Estratto fornito
########################################
Permaneva una grande ventata d’entusiasmo, ma quella frase del bollettino badogliano «la guerra continua» aveva steso un velo di incertezza e preoccupazione.
Non ricordo che giungesse eco delle parole di Duccio Galimberti a Cuneo («sì, la guerra continua, ma contro i tedeschi»), eppure tutto si mosse sin da allora: ai primi d’agosto già stavamo setacciando, su incarico del movimento clandestino di «Giustizia e Libertà», le località più recondite della riviera per stabilire ipotetici punti d’approdo di «commandos» alleati.
(da Patria Indipendente n. 12-13 del luglio 1983)
Qualche nota biografica sull’autore, Roberto Bonfiglioli.
########################################
Compito scritto 1
Nell'estratto, su incarico di quale movimento clandestino si setacciavano le località della riviera?
Le voci non hanno alcun legame con l'estratto.
########################################
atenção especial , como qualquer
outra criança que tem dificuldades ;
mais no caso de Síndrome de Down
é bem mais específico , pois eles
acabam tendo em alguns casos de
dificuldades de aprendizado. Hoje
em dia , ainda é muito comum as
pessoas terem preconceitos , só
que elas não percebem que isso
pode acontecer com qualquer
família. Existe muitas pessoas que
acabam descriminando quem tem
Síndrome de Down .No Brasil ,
########################################
Compito scritto 2
Aggiorna le voci del materiale di partenza e riscrivile sostituendo "preconceitos" con "estigmas", senza cambiare nient'altro.

Risposta 1
Su incarico del movimento clandestino di «Giustizia e Libertà».

Risposta 2
atenção especial , como qualquer
outra criança que tem dificuldades ;
mais no caso de Síndrome de Down
é bem mais específico , pois eles
acabam tendo em alguns casos de
dificuldades de aprendizado. Hoje
em dia , ainda é muito comum as
pessoas terem estigmas , só
que elas não percebem que isso
pode acontecer com qualquer
família. Existe muitas pessoas que
acabam descriminando quem tem
Síndrome de Down .No Brasil ,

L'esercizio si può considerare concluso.